According to the Python Cookbook, “Mixing Unicode and regular expressions is often a good way to make your head explode.” It is thus with fear and trembling that I dip my toe into using Unicode with Greek and Hebrew.
I heard recently that there are anomalies in the Hebrew Bible where the final form of a letter is deliberately used in the middle of a word. That made me think about searching for such anomalies with regular expressions. I’ll come back to that shortly, but I’ll start by looking at Greek where things are a little simpler.
Greek
Only one letter in Greek has a variant form at the end of a word.

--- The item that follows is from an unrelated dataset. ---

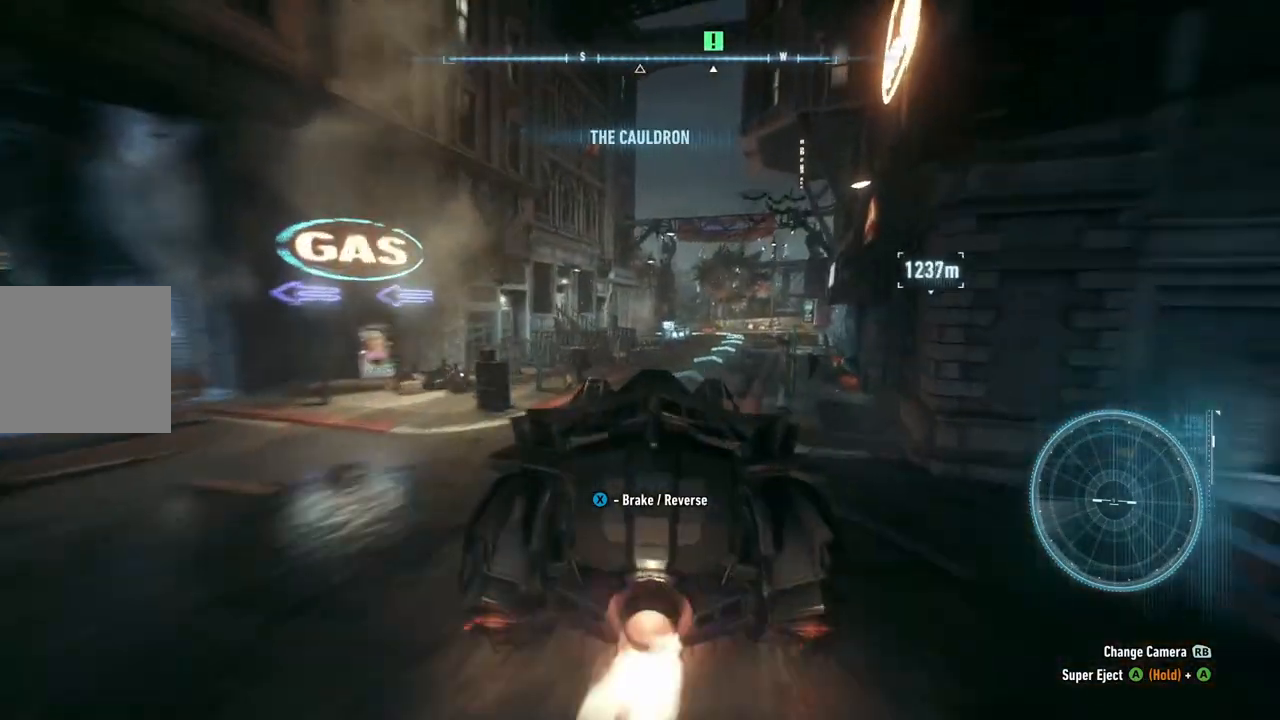
{"buttons": ["R2"], "left_stick": "center", "right_stick": "center", "events": [[200, "left_stick", "up-right"], [367, "left_stick", "center"]]}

Sigma is written ς at the end of a word and σ everywhere else. The following Python code shows we can search for sigmas and final sigmas in the first sentence from Matthew’s gospel.
import re matthew = "Κατάλογος του γένους του Ιησού Χριστού, γιου του Δαυείδ, γιου του Αβραάμ" matches = re.findall(r"\w+ς\b", matthew) print("Words ending in sigma:", matches) matches = re.findall(r"\w*σ\w+", matthew) print("Words with non-final sigmas:", matches)
This prints
Words ending in sigma: ['Κατάλογος', 'γένους'] Words with non-final sigmas: ['Ιησού', 'Χριστού']
This shows that we can use non-ASCII characters in regular expressions, at least if they’re Greek letters, and that the metacharacters \w
(word character) and \b
(word boundary) work as we would hope.
Hebrew
Now for the motivating example. Isaiah 9:6 contains the word “לםרבה” with the second letter (second from right) being the final form of Mem, ם, sometimes called “closed Mem” because the form of the letter ordinarily used in the middle of a word, מ, is not a closed curve [1].
Here’s code to show we could find this anomaly with regular expressions.
# There are five Hebrew letters with special final forms. finalforms = "\u05da\u05dd\u05df\u05e3\u05e5" # ךםןףץ lemarbeh = "\u05dc\u05dd\u05e8\u05d1\u05d4" # לםרבה m = re.search(r"\w*[" + finalforms + "\w+", lemarbeh) if m: print("Anomaly found:", m.group(0))
As far as I know, the instance discussed above is the only one where a final letter appears in the middle of a word. And as far as I know, there are no instances of a non-final form being used at the end of a word. For the next example, we will put non-final forms at the end of words so we can find them.
We’ll need a list of non-final forms. Notice that the Unicode value for each non-final form is 1 greater than the corresponding final form. It’s surprising that the final forms come before the non-final forms in numerical (Unicode) order, but that’s how it is. The same is true in Greek: final sigma is U+03c2 and sigma is U+03c3.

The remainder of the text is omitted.